The city’s economic development is also at the forefront of the second tale which sees two grown up brothers revisiting their mother’s toy store in a now rundown part of town where, as another store keeper puts it, everyone is old and so there is no more call for toys. That might be one reason why it seems that their mother has decided to sell up, but the loss of their history seems to weigh heavier on one brother than the other. While the older has married and has a child of his own with another on the way, the younger has lost his job and secretly wants to take over the shop himself only is uncertain how this news will read to his mother. While they reminisce and recover long buried treasures of their youth, the differences and dilemmas between the two men are perhaps emblematic of the push and pull of modern Hong Kong torn in two directions uncertain which parts of the past to discard and which to keep. Nevertheless, the two men eventually find common ground and mutual support even as their conflicting desires send them each in opposing directions. 

The two at the centre of Yuenyeung meanwhile were always destined to part, yet their separation has its share of confusion and awkwardness. The titular Yuenyeung is a local drink acknowledged as intangible culture which has, according to the knowledgable protagonist, a slightly dark history in that it was created in part to enable further exploitation of port workers under British colonialism and consists of super strong Ceylon tea and caffeine high coffee mixed with condensed milk. American teaching assistant Ruth is keen to try it as part of her total immersion in Hong Kong culture, but local economics teacher John isn’t much of a fan not just because of its slightly sour history but because he seems to have an internalised snobbery when it comes to being a Hong Konger. Nevertheless, with an obvious ulterior motive that Ruth either is oblivious to or chooses to ignore, he joins her on her voyage through the city’s lower end eateries where the locals choose to eat with the occasional visit to a “romantic” KFC which whatever else you might want to say about it has a lovely view of an idealised Hong Kong street scene. Tellingly, Ruth is already planning to move on to China, while a rebound John who perhaps misunderstood her has his eyes ironically set on an extended trip to the States on a kind of cultural odyssey of his own. 

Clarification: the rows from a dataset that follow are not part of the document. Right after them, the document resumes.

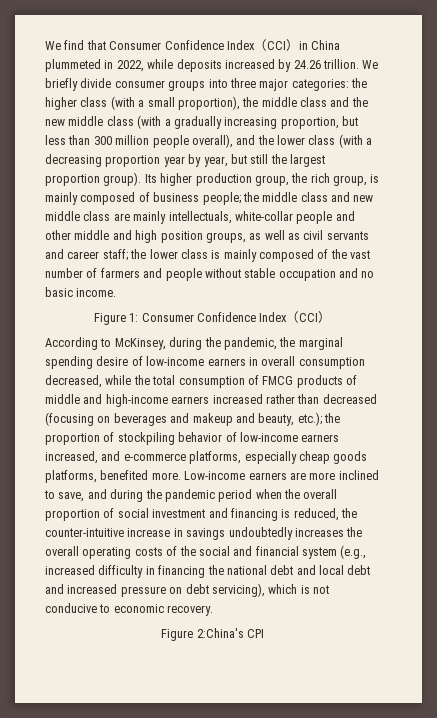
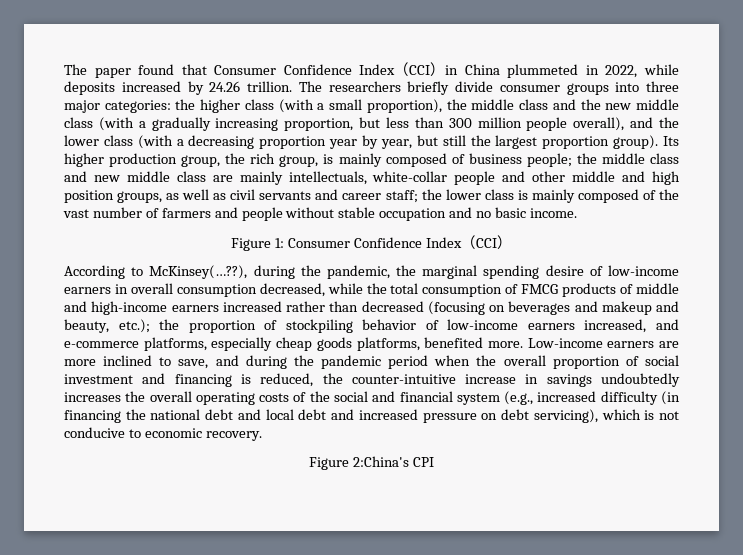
[45,40,85,50] We find -> [64,64,175,78] The paper found
[362,60,379,69] We -> [298,81,401,92] The researchers
[114,338,166,350] McKinsey, -> [149,265,248,279] McKinsey(…??),
[145,566,155,575] in -> [661,391,680,405] (in

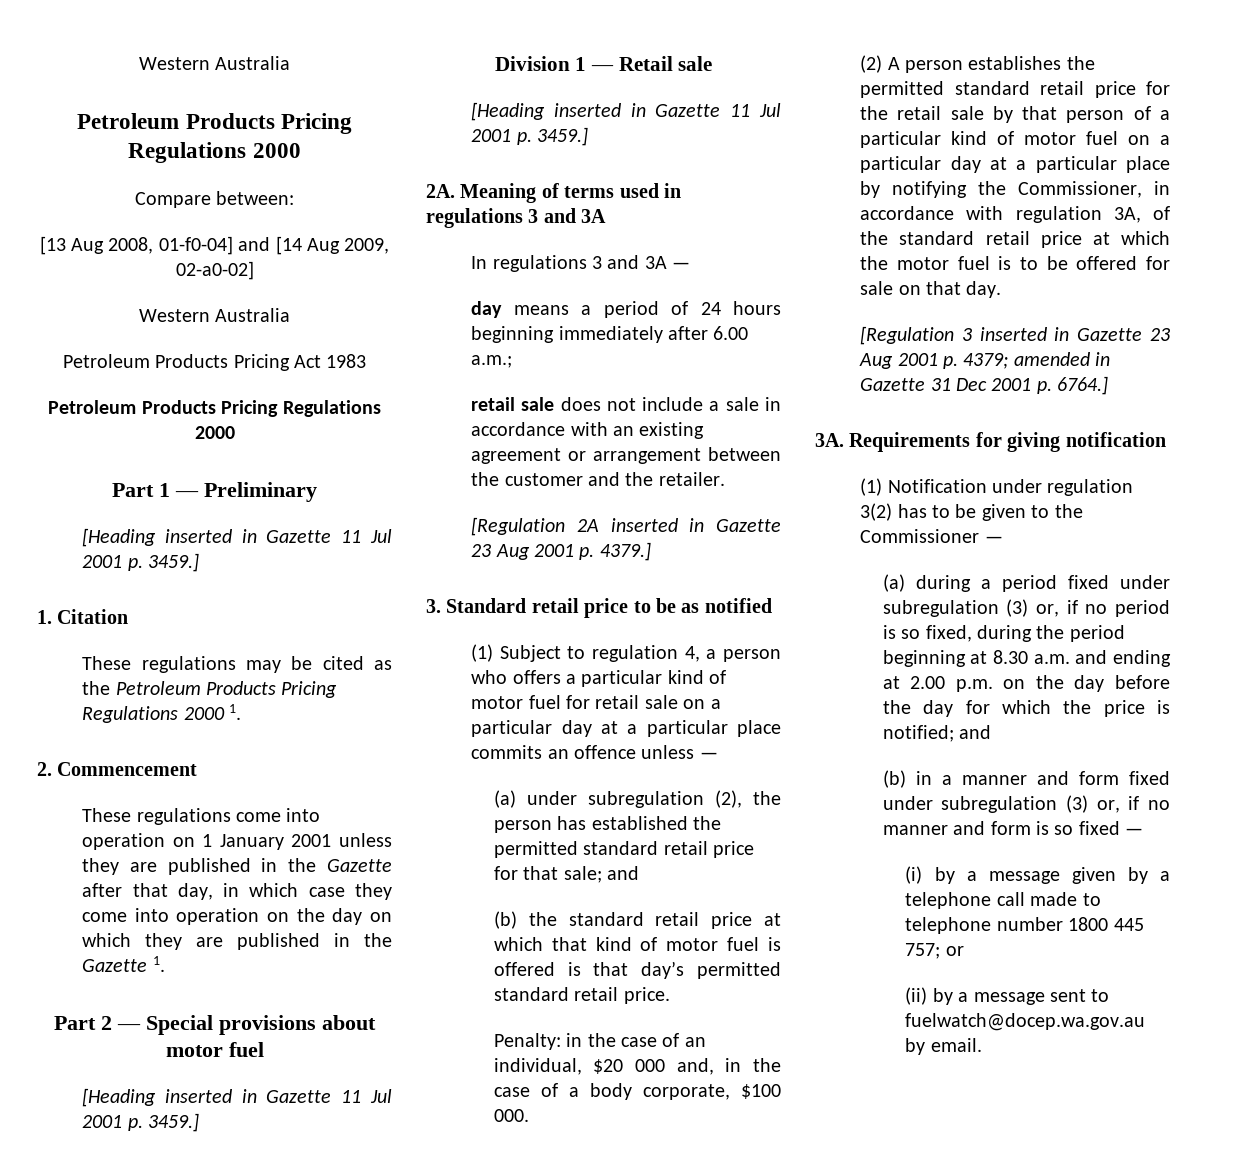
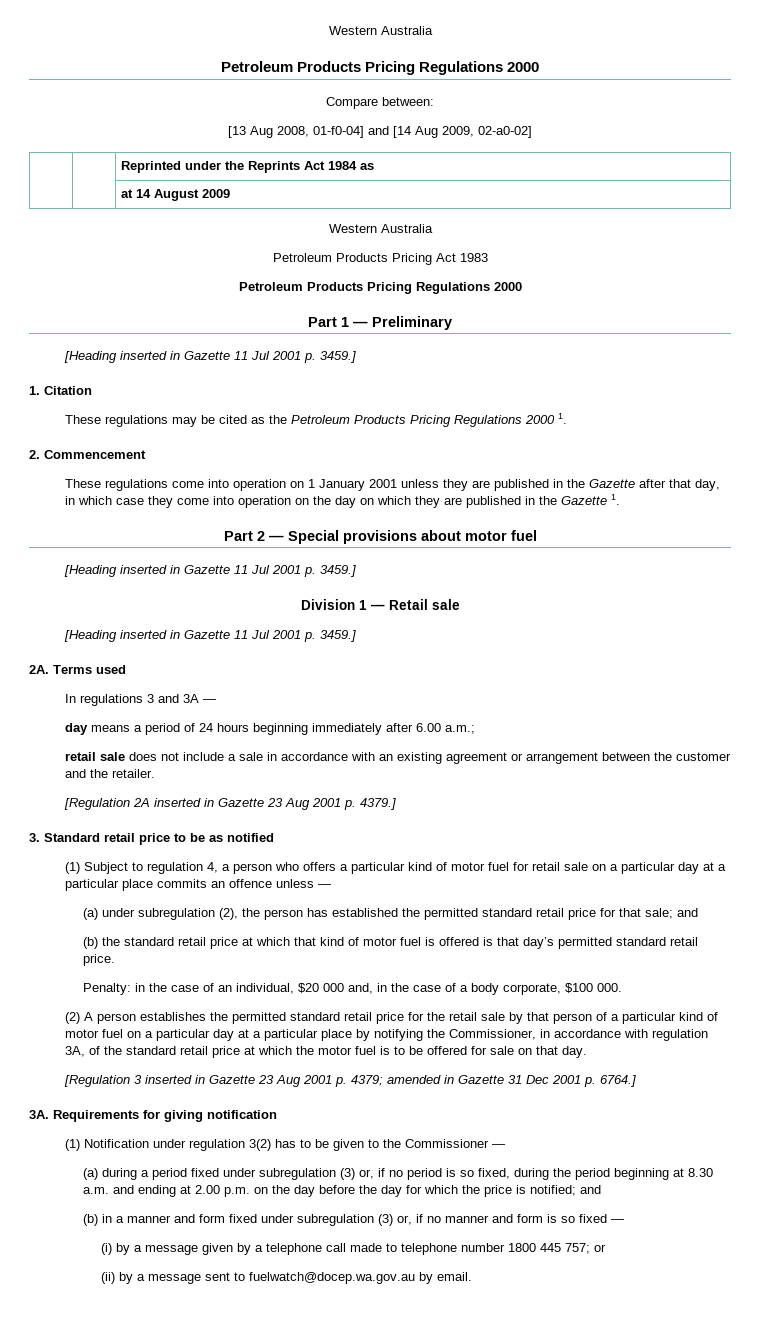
(254, 270) none -> [121,161,375,173] [121,189,231,201] // | | Reprinted under the Reprints Act 1984 as // | | at 14 August 2009
[460,183,681,203] [426,208,607,228] Meaning of terms used in regulations 3 and 3A -> [53,665,126,674] Terms used

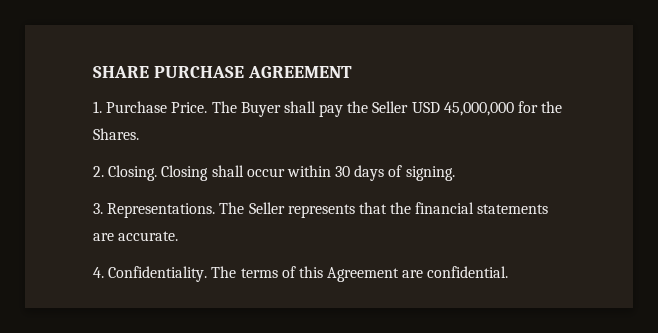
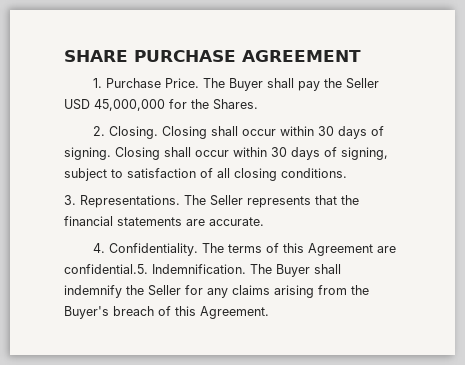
(455, 173) none -> [115,147,388,160] [64,168,347,181] Closing shall occur within 30 days of signing, subject to satisfaction of all closing conditions.
[427,266,509,278] confidential. -> [64,264,341,277] [64,285,369,298] [64,306,269,319] confidential.5. Indemnification. The Buyer shall indemnify the Seller for any claims arising from the Buyer's breach of this Agreement.

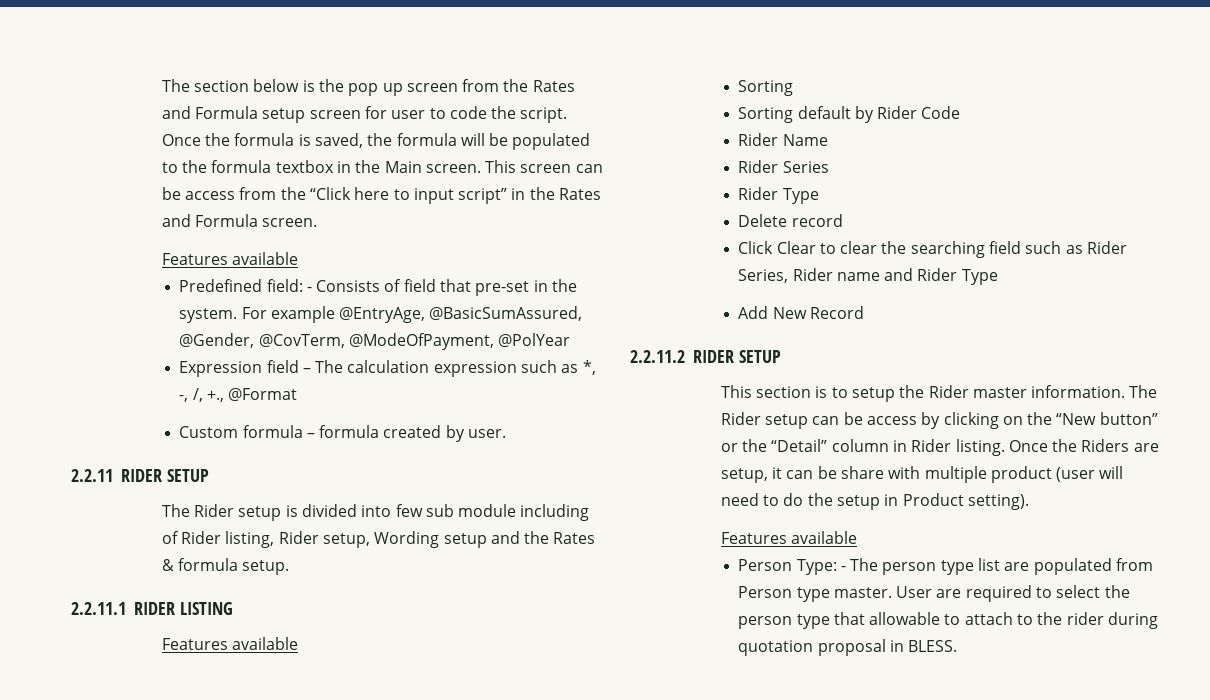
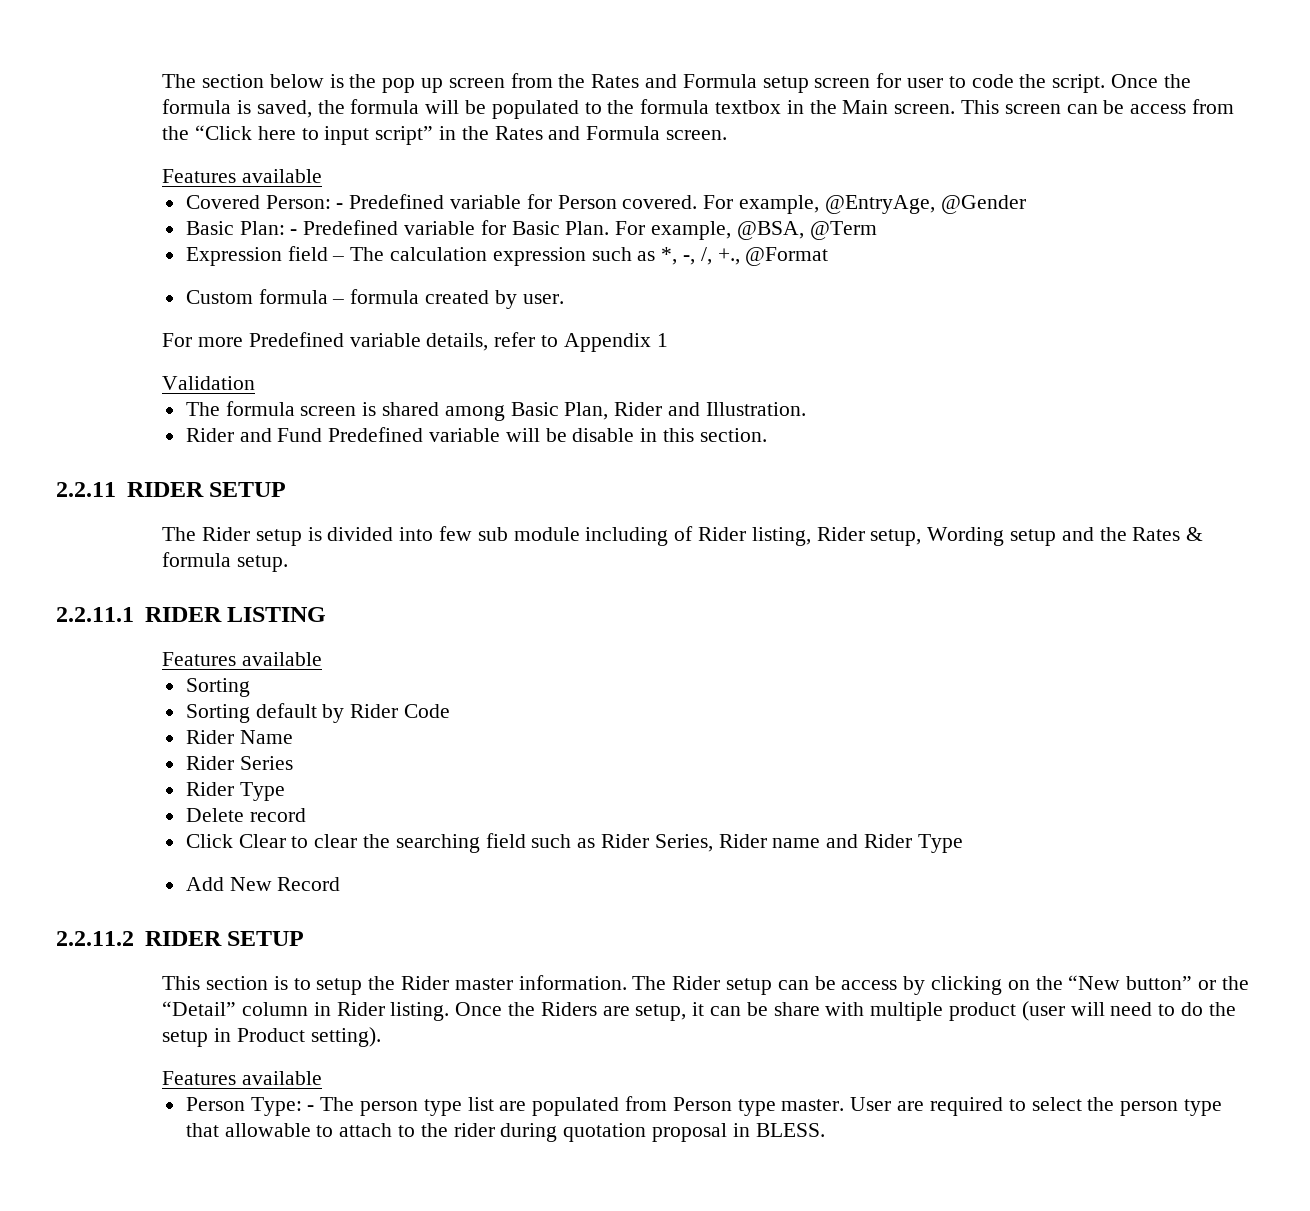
[179,279,578,296] [179,306,583,323] [179,333,571,350] Predefined field: - Consists of field that pre-set in the system. For example @EntryAge, @BasicSumAssured, @Gender, @CovTerm, @ModeOfPayment, @PolYear -> [185,194,1026,214] [185,220,877,240] Covered Person: - Predefined variable for Person covered. For example, @EntryAge, @Gender // Basic Plan: - Predefined variable for Basic Plan. For example, @BSA, @Term
(507, 433) none -> [162,332,668,352] [162,376,256,390] [185,401,806,421] [185,427,767,442] // For more Predefined variable details, refer to Appendix 1 // Validation // The formula screen is shared among Basic Plan, Rider and Illustration. // Rider and Fund Predefined variable will be disable in this section.

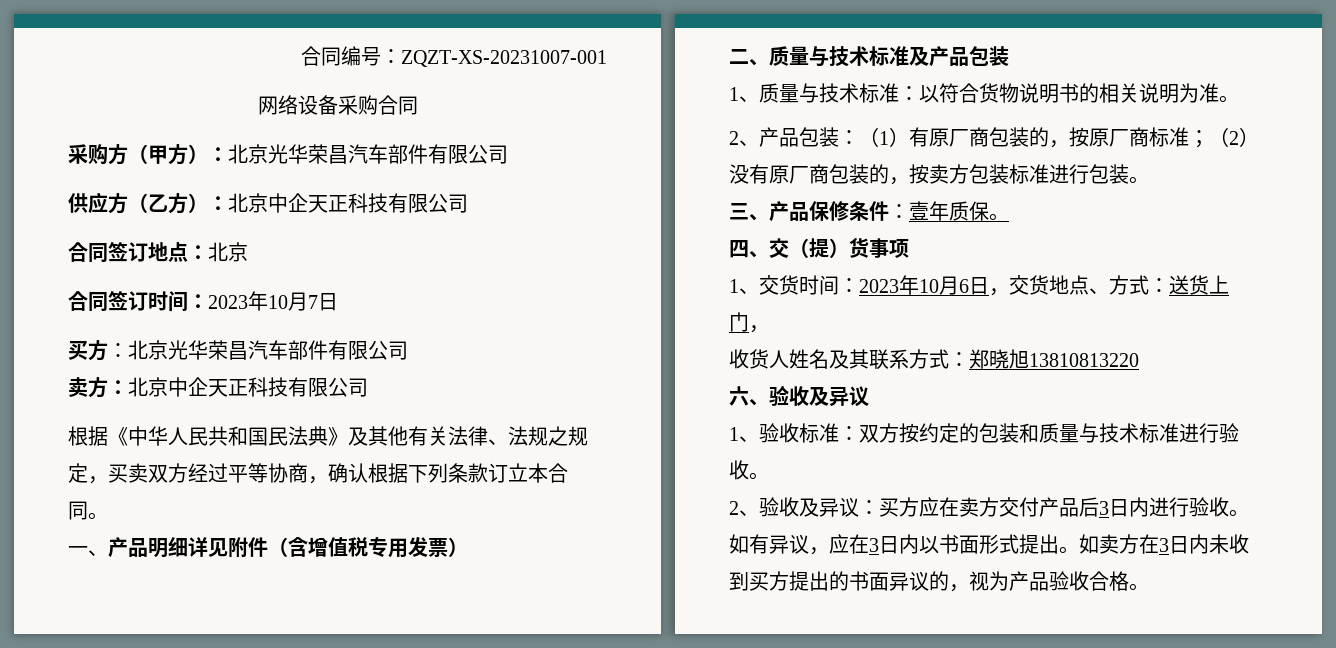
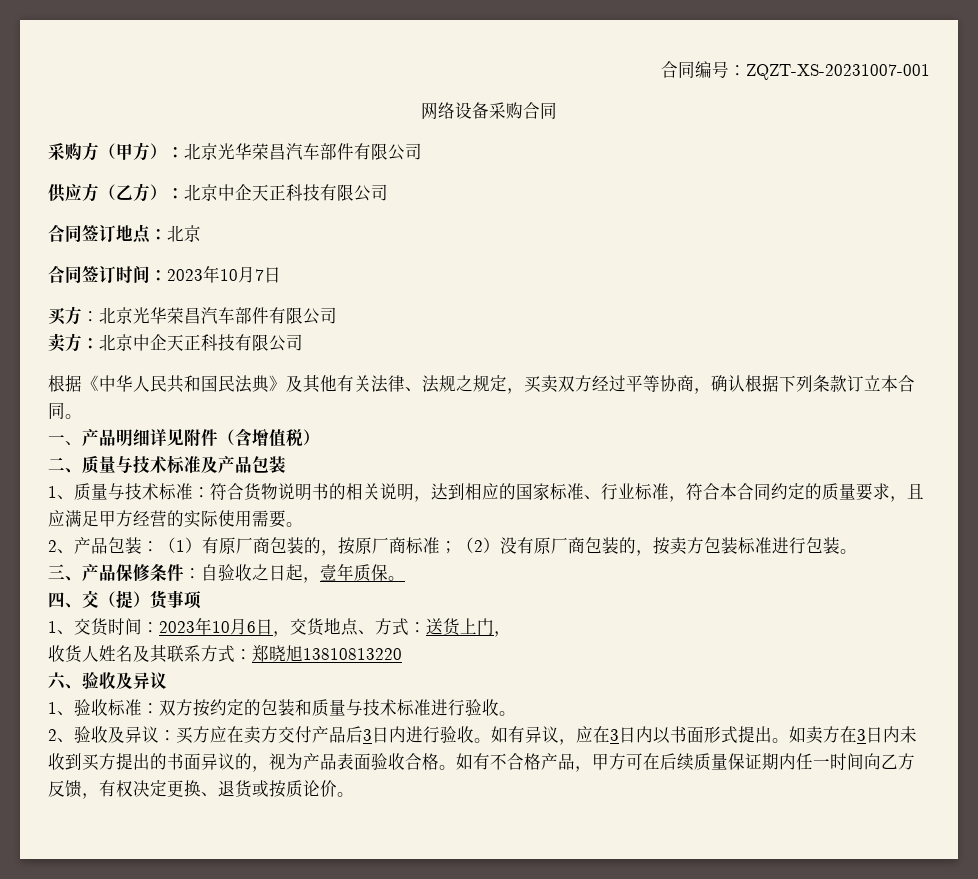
[368,537,448,558] 专用发票 -> (303, 437) none
[919,85,939,103] 以 -> (210, 492) none
[1179,83,1219,103] 为准 -> [414,483,924,502] [48,510,286,528] ，达到相应的国家标准、行业标准，符合本合同约定的质量要求，且应满足甲方经营的实际使用需要
(909, 211) none -> [201,564,320,583] 自验收之日起，
(1049, 581) none -> [337,753,371,770] 表面
(1149, 587) none -> [456,753,915,772] [48,780,354,799] 如有不合格产品，甲方可在后续质量保证期内任一时间向乙方反馈，有权决定更换、退货或按质论价。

Breaking entirely with the first three sequences, and in truth a little out of place, the last is the most direct in abandoning the dialogue heavy, two-hander focus for pure documentary following an eccentric young woman running as a candidate for political office in order to provide opposition for an otherwise unopposed incumbent during the fractious 2019 elections. Jennifer describes those who don’t support the protests as “weird”, but also affirms that ideally she wants a steady job in a bank and to live a dull, comfortable life as a “useless” person. When not out flyering she works as a barista/bar tender and later claims that she didn’t even want to be on the council because the local populace is quite annoying. In a strange way she provides the perfect encapsulation of a fractious political moment, a mix of surprisingly conventional thought patterns coupled with a real desire for freedom and lasting social change. Never quite as a maudlin as the title suggests, Memories to Choke On, Drinks to Wash Them Down is perhaps filled with a nostalgia for a Hong Kong that’s not quite gone but also has within it a quiet resilience if only in its insistence on memory as a political act. 


Memories to Choke On, Drinks to Wash Them Down streams in California until Oct. 31 as part of this year’s San Diego Asian Film Festival.